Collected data
+++++
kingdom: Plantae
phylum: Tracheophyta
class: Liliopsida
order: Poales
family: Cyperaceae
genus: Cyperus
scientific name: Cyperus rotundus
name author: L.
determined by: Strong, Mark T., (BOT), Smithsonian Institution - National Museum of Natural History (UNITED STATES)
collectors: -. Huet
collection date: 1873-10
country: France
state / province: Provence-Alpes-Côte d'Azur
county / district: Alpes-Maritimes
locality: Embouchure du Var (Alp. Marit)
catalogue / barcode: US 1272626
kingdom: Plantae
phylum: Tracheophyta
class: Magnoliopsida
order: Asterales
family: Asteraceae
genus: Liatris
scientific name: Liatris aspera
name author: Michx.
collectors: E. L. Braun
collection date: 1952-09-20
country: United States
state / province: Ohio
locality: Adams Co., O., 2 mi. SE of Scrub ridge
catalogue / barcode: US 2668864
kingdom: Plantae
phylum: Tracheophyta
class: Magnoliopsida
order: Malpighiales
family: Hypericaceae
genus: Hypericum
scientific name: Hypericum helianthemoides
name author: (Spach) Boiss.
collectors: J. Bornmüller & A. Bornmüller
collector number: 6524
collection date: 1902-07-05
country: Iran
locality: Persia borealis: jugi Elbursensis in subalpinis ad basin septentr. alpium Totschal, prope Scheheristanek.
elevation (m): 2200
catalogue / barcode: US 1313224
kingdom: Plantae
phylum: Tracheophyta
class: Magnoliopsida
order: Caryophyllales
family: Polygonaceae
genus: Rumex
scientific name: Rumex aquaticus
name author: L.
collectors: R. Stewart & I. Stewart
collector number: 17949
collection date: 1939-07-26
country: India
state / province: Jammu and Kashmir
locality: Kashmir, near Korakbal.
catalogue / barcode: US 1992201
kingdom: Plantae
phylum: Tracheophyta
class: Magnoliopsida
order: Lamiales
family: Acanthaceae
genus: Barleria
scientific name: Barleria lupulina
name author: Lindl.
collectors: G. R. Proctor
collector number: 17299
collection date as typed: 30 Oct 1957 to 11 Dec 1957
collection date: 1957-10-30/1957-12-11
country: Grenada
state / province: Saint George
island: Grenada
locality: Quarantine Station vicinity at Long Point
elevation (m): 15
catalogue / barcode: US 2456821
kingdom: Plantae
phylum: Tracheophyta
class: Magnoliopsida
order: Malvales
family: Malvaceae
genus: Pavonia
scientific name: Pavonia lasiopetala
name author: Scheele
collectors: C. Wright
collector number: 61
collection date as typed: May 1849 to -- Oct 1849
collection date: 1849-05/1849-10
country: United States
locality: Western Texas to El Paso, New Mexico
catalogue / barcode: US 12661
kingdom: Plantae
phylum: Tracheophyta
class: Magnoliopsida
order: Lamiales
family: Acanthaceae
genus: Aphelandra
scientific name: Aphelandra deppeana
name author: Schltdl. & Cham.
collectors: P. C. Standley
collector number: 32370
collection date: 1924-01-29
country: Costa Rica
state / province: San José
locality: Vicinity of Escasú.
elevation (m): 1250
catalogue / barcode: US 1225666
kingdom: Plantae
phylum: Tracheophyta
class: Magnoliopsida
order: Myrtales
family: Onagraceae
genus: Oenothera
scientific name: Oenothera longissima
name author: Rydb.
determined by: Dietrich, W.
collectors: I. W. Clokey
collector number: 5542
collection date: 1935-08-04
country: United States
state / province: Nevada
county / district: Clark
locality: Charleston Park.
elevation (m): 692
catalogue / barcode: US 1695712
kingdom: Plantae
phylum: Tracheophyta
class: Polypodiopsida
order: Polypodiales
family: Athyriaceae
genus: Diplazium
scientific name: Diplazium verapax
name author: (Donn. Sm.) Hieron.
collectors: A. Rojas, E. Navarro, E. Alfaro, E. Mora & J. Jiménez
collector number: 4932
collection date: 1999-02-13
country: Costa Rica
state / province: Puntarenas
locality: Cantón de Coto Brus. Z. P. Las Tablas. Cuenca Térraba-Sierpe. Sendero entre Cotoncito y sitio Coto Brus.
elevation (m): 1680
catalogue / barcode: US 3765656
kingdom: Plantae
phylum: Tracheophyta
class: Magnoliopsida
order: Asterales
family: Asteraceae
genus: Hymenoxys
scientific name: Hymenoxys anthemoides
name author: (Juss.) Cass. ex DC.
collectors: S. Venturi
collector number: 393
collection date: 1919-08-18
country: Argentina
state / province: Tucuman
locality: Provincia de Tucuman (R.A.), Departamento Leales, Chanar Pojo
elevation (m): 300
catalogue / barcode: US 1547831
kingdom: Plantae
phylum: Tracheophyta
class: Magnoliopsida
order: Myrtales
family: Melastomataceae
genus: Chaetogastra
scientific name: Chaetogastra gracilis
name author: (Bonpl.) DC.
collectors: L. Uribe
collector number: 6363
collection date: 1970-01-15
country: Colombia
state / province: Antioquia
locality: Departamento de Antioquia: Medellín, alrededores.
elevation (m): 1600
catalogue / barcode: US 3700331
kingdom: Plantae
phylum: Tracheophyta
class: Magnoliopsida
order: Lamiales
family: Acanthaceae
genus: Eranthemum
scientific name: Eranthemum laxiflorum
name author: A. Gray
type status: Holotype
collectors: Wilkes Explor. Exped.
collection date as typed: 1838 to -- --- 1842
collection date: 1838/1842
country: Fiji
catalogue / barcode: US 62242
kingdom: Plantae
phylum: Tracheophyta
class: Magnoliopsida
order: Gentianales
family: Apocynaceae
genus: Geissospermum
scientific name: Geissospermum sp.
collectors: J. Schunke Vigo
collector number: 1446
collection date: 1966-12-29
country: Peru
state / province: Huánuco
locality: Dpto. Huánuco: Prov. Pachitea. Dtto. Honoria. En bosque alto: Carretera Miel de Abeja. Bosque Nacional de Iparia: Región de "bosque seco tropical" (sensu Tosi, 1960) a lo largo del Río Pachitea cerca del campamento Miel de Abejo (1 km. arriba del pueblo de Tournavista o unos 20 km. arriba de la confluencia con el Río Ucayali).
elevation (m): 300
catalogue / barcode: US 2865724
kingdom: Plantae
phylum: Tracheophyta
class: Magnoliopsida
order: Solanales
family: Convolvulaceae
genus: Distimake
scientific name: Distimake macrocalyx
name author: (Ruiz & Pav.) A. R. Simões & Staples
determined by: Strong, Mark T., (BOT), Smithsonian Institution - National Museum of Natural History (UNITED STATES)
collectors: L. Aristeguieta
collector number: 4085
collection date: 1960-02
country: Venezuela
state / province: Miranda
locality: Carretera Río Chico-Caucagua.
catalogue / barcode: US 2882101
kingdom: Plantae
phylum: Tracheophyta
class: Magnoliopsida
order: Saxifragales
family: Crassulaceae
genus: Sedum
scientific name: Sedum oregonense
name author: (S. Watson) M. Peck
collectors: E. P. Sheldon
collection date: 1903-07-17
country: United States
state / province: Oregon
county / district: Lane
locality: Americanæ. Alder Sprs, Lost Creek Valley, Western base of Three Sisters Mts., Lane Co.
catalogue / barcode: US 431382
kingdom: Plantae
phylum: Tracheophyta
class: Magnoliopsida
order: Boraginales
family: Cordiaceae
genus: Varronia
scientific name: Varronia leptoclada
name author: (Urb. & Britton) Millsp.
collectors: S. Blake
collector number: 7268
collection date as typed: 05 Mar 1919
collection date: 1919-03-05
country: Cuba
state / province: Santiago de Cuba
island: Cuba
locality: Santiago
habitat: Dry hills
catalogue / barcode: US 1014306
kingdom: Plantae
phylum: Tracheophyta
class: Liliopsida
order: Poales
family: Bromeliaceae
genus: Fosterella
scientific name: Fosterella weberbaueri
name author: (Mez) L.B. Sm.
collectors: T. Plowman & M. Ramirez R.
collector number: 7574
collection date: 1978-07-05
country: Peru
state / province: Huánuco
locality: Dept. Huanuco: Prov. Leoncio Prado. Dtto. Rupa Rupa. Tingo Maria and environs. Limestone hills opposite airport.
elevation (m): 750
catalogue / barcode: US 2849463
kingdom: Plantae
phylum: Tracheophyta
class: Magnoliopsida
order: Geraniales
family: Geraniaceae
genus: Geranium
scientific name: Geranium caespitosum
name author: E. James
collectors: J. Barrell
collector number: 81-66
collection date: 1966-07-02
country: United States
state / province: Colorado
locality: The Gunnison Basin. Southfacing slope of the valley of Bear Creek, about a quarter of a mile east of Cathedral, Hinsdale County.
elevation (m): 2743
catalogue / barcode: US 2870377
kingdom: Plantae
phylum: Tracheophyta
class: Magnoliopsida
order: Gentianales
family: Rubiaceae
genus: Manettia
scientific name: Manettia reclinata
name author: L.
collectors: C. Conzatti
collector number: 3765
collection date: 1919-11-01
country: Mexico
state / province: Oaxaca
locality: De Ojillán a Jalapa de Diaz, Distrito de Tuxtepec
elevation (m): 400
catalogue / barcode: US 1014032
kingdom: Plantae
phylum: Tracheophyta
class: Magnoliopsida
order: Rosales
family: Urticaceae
+++++
DESCRIPTION OF THE TASK
Write out the lines of the items above, unchanged, beginning at the line that contains "collectors: G. R. Proctor" and stopping after the line that contains "collectors: C. Wright".

TASK OUTPUT
collectors: G. R. Proctor
collector number: 17299
collection date as typed: 30 Oct 1957 to 11 Dec 1957
collection date: 1957-10-30/1957-12-11
country: Grenada
state / province: Saint George
island: Grenada
locality: Quarantine Station vicinity at Long Point
elevation (m): 15
catalogue / barcode: US 2456821
kingdom: Plantae
phylum: Tracheophyta
class: Magnoliopsida
order: Malvales
family: Malvaceae
genus: Pavonia
scientific name: Pavonia lasiopetala
name author: Scheele
collectors: C. Wright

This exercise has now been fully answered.